Todo cambió cerca de la madurez cronológica, pues la otra la considero indefinible temporalmente, y cuando estudiaba en la Facultad de Químicas de Zaragoza. Y en concreto en uno de los exámenes parciales de Química Inorgánica. Había estudiado el examen a conciencia. Es más, recuerdo que había aprendido de memoria listados de potencial de electrodo en los que a cada elemento estaba asociado un voltaje con dos cifras decimales. Hacíamos el citado examen en un aula enorme frente a cuya entrada estaban los urinarios con más plazas de  la Facultad de la plaza del Paraíso de Zaragoza. Entramos, y el Dr. Usón, que era el profesor ayudante que nos vigilaba, nos distribuyó por el aula, y a mí me tocó subir diez escalones para llegar al sitio que había asignado. Nos dictaron las preguntas y me puse a escribir como un loco folio tras folio. Cuando llevaba, como mínimo, tres horas escribiendo, comencé a sentir un cosquilleo entre las piernas que me indicaba que mis riñones funcionaban a la perfección. Crucé las piernas, cambié de posición, las sensaciones se diluyeron (nunca mejor dicho), y seguí contestando a las preguntas reproduciendo lo que ponían las correspondientes páginas del Wiberg, que así es como creo que se llamaba el libro de texto. Al cabo de cinco minutos, el cosquilleo se transformó en una presión que solo disminuía mediante movimientos convulsivos y cruces bruscos de piernas. Al final tuve que rendirme  a la evidencia, y decidí que tenía que pedir permiso, pues cualquier otra decisión provocaría, no una incontinencia nocturna, sino una meada diurna y pública. Me levanté, bajé los diez escalones que me separaban de la tarima donde estaba el Dr. Usón, y allí mantuvimos el siguiente diálogo (más o menos):

-          ¿Me da Vd. Permiso para ir al servicio?

-          ¡Qué dice!¡Del examen no sale nadie! Y menos a un lugar donde se puede consultar cualquier apunte.

-          Yo solo voy a orinar

-          ¡Ni que vaya a abanicarse!

-          Me puede acompañar cualquiera de sus ayudantes y comprobar que no consulto nada, ni hablo con nadie.

-          Ya le he dicho, por si no me ha entendido, que de aquí no sale nadie que no dé por finalizado el examen y me lo entregue. ¿Queda claro?
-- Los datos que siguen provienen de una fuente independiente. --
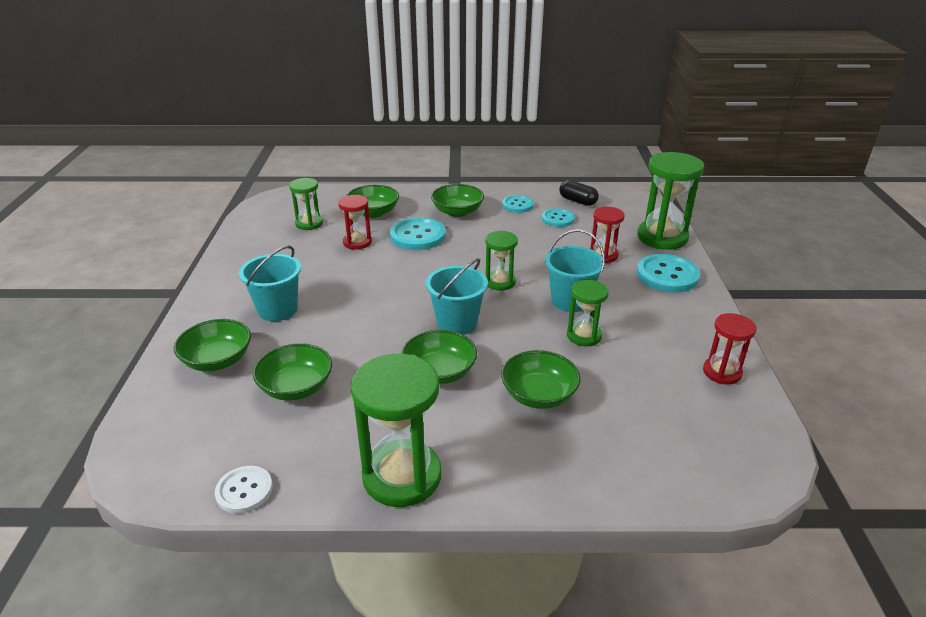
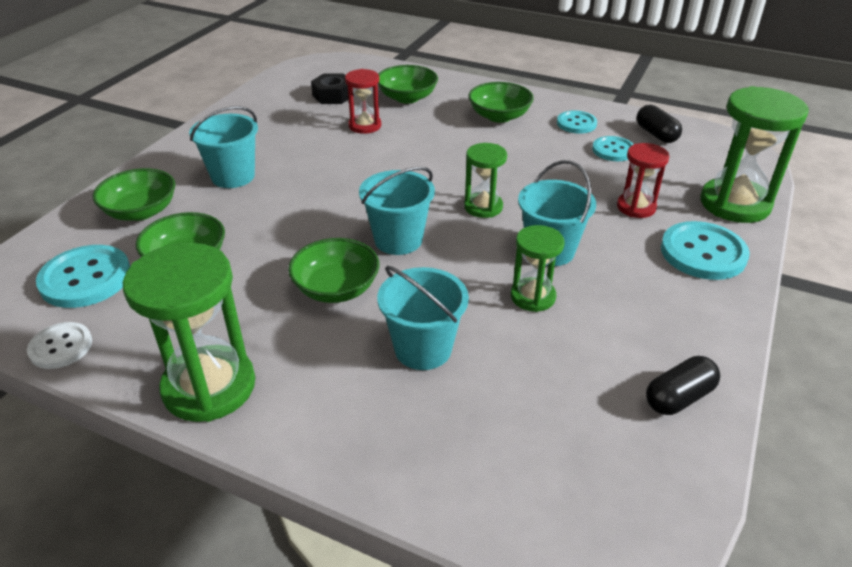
camera: 25 degrees right, 5 degrees up
(309, 224) = (333, 95): green hourglass -> black nut
(417, 236) = (433, 133): turquoise button -> turquoise button (85, 278)
(538, 395) = (423, 349): green bowl -> turquoise bucket
(722, 372) = (678, 397): red hourglass -> black capsule

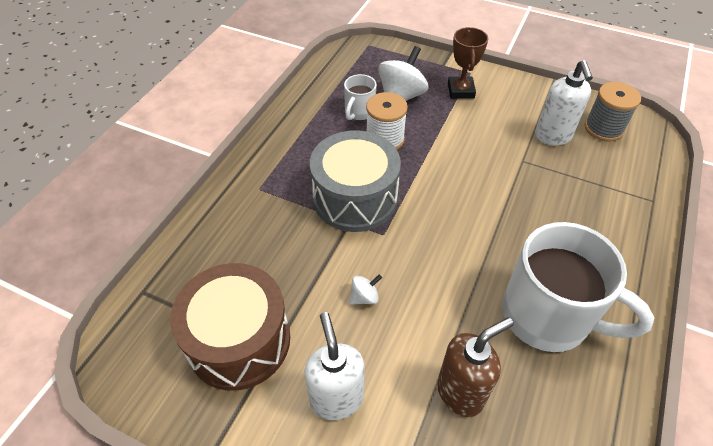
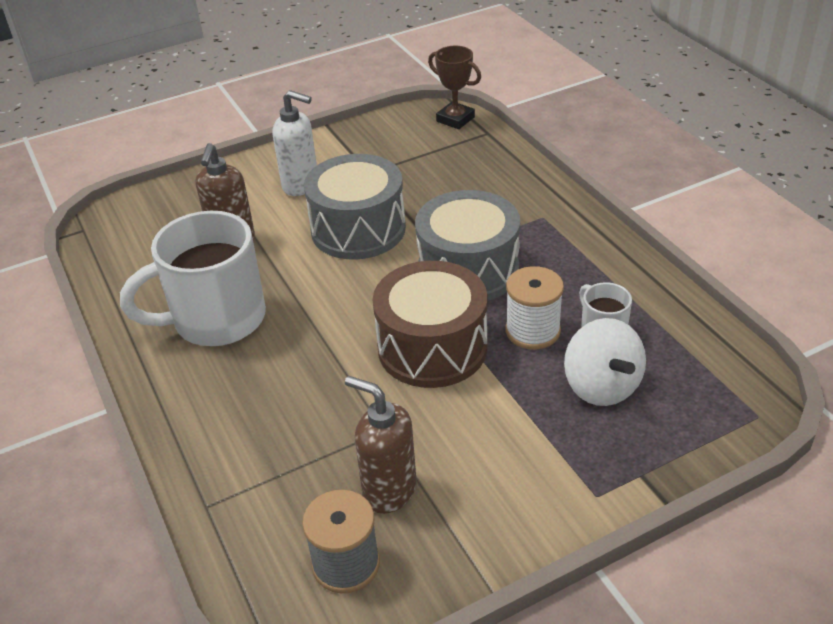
camera: 130 degrees right, 10 degrees down
(239, 340) = (394, 161): brown drum -> brown drum (432, 347)
(364, 297) = (358, 229): white spinning top -> grey drum
(460, 91) = (563, 455): brown trophy -> brown trophy (455, 119)
(553, 136) = (389, 491): white soap dispenser -> brown soap dispenser

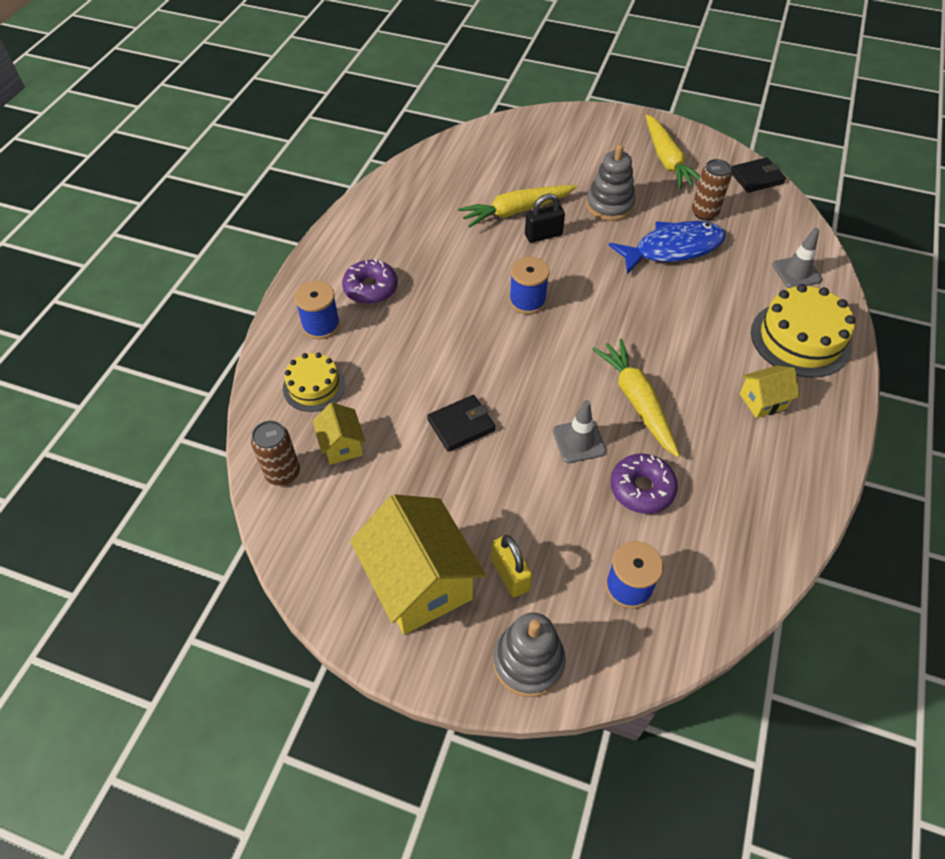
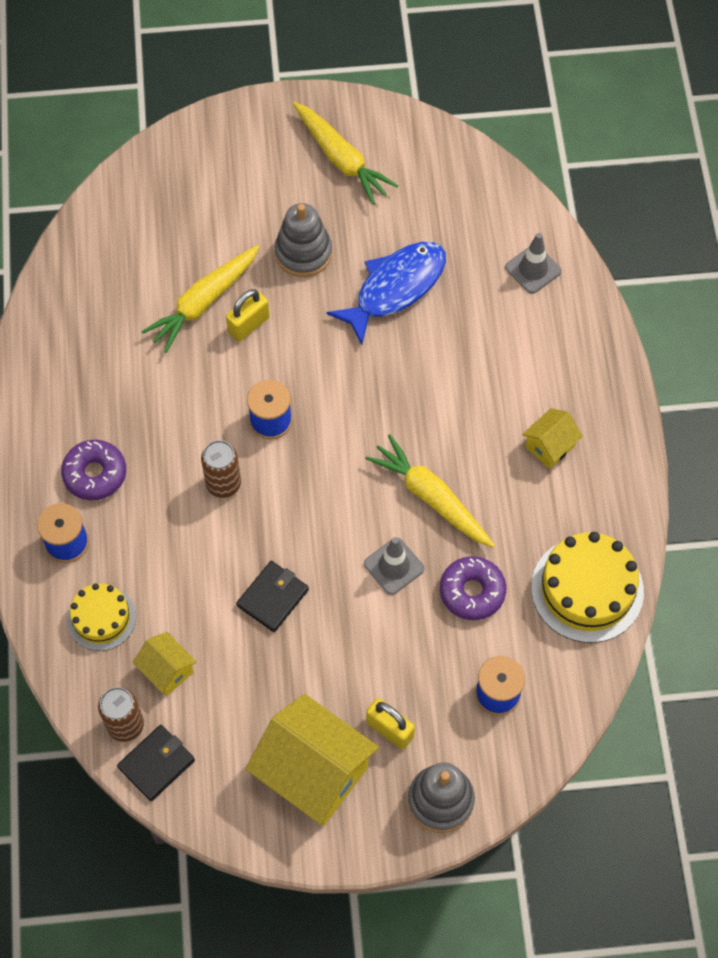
camera: 25 degrees left, 10 degrees up
(543, 235) = (248, 325): black padlock -> yellow padlock
(704, 213) = (410, 223): brown can -> brown can (223, 484)
(756, 178) = (449, 148): black wallet -> black wallet (156, 764)
(800, 339) = (562, 355): yellow cake -> yellow cake (587, 589)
Me volví a mi sitio y, como todo el mundo sabe y alguno lo habrá experimentado, el paseíllo disminuye la presión de la vejiga urinaria, por lo que pude seguir escribiendo. No pasaron ni diez minutos cuando la ‘necesidad’ no solo se volvió a presentar sino que se hizo insostenible, por lo que tuve que tomar la decisión más drástica y cabreante. Me levanté, recogí los seis u ocho folios que llevaba escritos, me acerqué a la tarima, y medio arrojé lo folios a la mesa del profesor dando las gracias con cara de muy pocos amigos. Eso era lo único que podías hacer en aquellos tiempos si no querías exponerte a quedar ‘marcado’ para unas cuantas convocatorias. Si estos hechos hubiesen sucedido hoy en día,  hasta podría haber sacado al Dr Usón la Matrícula de Honor y una indemnización de tres o cuatro mil euros  por vejaciones con secuelas fisiológicas y psicológicas. Y no digo nada si se me ocurre incluir el pitorreo que tuve que padecer cuando los compañeros del curso se enteraron que el parcial lo había suspendido por no mearme en los pantalones. Resultado: desde aquel día tengo una capacidad de retención de orina de más de un litro, con lo que puedo hacer viajes en coche de hasta nueve horas sin parar.